START SELECTED PASSAGE

Published:Sunday | February 28, 2010 | 12:00 AM


Fresh from a gruelling appearance before Congress, Toyota's chief executive met with Transportation Secretary Ray LaHood on Thursday and pledged "to advance safety to the next level."

Akio Toyoda then headed to the state of Kentucky to visit Toyota's largest North American manufacturing plant, which churns out the popular Camry, one of the models in the 6 million-vehicle US recall.

The cost to Toyota's reputation is only now starting to emerge.

The world's biggest automaker is facing legal and public relations problems on several fronts: a criminal investigation by federal prosecutors in New York; a probe by the Securities and Exchange Commission; and anger by US dealerships in line to repair potentially millions of recalled vehicles. Toyota is offering customers new reimbursements for rental cars and other expenses.


Company lawyers are bracing for large numbers of death and injury lawsuits. The Senate Commerce, Science and Transportation Committee plans a hearing Tuesday and has asked LaHood, federal highway safety chief David Strickland and two Toyota executives ? Toyota's North American president, Yoshi Inaba, and quality control official Shinichi Sasaki ? to testify.

END SELECTED PASSAGE
START SOURCE INFORMATION

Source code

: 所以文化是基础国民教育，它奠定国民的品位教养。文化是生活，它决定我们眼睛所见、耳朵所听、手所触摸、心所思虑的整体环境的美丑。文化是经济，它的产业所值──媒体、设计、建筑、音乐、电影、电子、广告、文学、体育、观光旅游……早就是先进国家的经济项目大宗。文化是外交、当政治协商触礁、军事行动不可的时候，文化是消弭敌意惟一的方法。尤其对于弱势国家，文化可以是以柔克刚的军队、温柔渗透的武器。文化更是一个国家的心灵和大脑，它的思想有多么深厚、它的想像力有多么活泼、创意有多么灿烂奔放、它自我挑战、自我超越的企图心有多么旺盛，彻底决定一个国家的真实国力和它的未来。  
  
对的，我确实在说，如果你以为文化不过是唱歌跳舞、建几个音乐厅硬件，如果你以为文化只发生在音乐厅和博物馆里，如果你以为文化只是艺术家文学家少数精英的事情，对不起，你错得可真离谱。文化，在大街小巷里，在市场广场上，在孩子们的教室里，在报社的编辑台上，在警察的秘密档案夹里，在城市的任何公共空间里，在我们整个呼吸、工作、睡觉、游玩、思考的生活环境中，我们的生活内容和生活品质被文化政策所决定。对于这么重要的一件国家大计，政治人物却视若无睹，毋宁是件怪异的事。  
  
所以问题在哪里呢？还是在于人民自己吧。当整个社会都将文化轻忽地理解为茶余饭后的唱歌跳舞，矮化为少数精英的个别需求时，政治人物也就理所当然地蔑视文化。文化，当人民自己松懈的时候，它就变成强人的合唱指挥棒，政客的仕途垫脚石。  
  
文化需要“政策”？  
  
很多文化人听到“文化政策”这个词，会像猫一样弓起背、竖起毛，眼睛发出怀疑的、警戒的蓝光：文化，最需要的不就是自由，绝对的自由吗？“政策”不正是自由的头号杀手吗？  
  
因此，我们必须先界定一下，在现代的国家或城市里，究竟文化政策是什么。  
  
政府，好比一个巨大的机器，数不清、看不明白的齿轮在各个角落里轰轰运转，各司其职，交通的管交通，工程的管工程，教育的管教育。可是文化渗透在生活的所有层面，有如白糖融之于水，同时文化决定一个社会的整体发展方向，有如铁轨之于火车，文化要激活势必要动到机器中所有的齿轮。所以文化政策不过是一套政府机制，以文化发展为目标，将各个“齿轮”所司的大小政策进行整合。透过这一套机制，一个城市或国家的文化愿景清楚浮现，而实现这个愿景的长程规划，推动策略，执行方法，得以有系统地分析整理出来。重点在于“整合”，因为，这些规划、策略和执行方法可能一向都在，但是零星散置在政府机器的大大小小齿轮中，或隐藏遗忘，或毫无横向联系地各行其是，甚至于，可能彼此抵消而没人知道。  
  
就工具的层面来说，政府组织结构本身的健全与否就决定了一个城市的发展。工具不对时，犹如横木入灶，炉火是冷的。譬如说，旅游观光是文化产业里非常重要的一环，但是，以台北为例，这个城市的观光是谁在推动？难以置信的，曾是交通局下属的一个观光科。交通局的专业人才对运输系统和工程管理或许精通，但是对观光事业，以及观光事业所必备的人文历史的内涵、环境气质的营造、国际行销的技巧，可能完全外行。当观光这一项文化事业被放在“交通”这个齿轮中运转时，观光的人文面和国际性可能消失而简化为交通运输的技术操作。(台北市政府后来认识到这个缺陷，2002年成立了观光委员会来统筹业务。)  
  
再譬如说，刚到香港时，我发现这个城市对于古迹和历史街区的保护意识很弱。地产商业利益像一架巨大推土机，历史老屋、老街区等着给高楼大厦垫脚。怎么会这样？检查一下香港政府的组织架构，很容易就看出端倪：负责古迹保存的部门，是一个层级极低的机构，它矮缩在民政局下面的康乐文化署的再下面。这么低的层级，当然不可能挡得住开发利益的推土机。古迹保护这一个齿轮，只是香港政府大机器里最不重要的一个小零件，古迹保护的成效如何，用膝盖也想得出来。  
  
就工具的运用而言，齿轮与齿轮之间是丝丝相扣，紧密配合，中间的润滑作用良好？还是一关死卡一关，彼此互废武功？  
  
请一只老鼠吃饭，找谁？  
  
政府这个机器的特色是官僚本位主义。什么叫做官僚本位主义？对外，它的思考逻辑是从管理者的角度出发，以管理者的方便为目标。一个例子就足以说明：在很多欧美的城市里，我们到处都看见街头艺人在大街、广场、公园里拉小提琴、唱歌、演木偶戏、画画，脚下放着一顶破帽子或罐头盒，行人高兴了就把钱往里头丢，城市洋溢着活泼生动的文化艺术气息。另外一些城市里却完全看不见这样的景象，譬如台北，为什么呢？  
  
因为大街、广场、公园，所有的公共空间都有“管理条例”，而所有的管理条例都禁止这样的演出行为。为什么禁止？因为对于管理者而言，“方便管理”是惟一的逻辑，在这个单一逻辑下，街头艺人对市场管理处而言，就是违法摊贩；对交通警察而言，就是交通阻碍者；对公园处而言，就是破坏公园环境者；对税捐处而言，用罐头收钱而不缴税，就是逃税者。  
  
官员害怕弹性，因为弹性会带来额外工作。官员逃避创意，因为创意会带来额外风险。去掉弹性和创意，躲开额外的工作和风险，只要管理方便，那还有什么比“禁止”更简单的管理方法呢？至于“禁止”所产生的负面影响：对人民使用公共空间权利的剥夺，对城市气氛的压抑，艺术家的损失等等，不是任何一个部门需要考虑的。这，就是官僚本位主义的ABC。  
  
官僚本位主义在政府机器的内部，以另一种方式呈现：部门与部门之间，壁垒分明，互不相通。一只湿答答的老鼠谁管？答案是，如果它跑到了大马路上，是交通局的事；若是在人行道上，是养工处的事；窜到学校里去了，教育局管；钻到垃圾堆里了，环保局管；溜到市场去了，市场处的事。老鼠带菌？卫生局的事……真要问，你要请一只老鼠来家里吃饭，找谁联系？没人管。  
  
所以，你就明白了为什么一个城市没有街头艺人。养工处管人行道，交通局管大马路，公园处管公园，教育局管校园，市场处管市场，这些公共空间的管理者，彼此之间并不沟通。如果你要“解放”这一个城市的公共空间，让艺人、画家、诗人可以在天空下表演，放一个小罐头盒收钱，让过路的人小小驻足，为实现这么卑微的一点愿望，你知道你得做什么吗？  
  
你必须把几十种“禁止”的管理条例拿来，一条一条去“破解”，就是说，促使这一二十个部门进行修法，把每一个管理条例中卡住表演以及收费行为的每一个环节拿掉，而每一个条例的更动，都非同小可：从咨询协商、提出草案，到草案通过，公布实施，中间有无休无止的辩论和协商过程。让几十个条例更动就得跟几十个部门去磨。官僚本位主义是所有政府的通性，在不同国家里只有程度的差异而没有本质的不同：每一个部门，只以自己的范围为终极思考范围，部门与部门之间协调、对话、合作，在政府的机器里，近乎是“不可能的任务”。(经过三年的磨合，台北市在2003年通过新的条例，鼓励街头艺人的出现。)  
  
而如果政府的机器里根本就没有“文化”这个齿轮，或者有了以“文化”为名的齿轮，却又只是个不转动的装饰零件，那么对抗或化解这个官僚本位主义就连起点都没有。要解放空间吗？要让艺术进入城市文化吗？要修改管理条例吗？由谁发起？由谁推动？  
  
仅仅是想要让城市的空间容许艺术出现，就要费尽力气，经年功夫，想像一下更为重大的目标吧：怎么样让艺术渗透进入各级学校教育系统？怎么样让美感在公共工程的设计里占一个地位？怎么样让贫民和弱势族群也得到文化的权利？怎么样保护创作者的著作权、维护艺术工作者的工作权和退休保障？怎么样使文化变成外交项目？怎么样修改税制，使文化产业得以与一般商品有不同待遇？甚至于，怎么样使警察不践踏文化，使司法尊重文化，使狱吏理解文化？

END SOURCE INFORMATION

**WHAT YOU WILL DO:**
a) Copy out the stretch of the Toyota article from "The cost to" through "Sasaki ? to testify.".
b) According to the Toyota article, whom did Toyota's chief executive meet with on Thursday?
The data come from a separate source, unrelated to the Toyota article.

**SOLUTIONS PER TASK:**
a)
The cost to Toyota's reputation is only now starting to emerge.

The world's biggest automaker is facing legal and public relations problems on several fronts: a criminal investigation by federal prosecutors in New York; a probe by the Securities and Exchange Commission; and anger by US dealerships in line to repair potentially millions of recalled vehicles. Toyota is offering customers new reimbursements for rental cars and other expenses.


Company lawyers are bracing for large numbers of death and injury lawsuits. The Senate Commerce, Science and Transportation Committee plans a hearing Tuesday and has asked LaHood, federal highway safety chief David Strickland and two Toyota executives ? Toyota's North American president, Yoshi Inaba, and quality control official Shinichi Sasaki ? to testify.

b) Transportation Secretary Ray LaHood